In this part of the state, near Mullins
, where the museum is located, tobacco was an institution. It was the crop that provided a living for the area’s residents for more than 100 years. The Tobacco Museum looks at the rural life in the area before 1950.
As we travel through the displays, we leave the vintage cigarettes and lighters behind and enter into the area dedicated to farm life. There’s a blacksmith’s shop where McDaniel lets me hold a 200-plus-year-old sump pump. He hands me a shovel made of iron and smiles when the weight of it pulls me toward the floor.
“Couldn’t just run out to the Home Depot for a shovel back then.”
He explains that the people of Mullins survived the Great Depression because they knew how to take care of themselves: they made their own clothes, raised their own livestock, cultivated their own vegetables and even made their own lye soap.
“No one went hungry during the Depression because people took care of each other,” he adds before picking up a worn piece of muslin from a display.
“This is probably the most poignant item we have in the museum,” he said while holding a pinafore, made with care by someone’s mother out of a flour sack. “No one would make fun of her wearing this because everyone else would be wearing the same thing.”

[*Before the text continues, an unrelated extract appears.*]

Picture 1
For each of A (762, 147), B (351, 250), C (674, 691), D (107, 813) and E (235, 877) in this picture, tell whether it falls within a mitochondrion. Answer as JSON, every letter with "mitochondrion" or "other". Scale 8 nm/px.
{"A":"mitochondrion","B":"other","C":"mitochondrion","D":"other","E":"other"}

The Tobacco Museum paints a picture of a rural life centered on tobacco. Nowhere does this come into clearer view than in the Living History video produced by the museum.
About five years ago the museum collected interviews with local residents who had grown up living or working on tobacco farms. Their stories put a human face on the tobacco industry and yield some unexpected stories, like one man’s description of a tobacco auction as a circus, complete with a Medicine man, guitar players and peanut vendors.
That festival atmosphere was recreated in Mullins earlier this month, when the town held its annual Golden Leaf Festival.
The S.C. Tobacco Museum
is open Monday-Friday from 9 a.m. to 5 p.m. Admission is $1.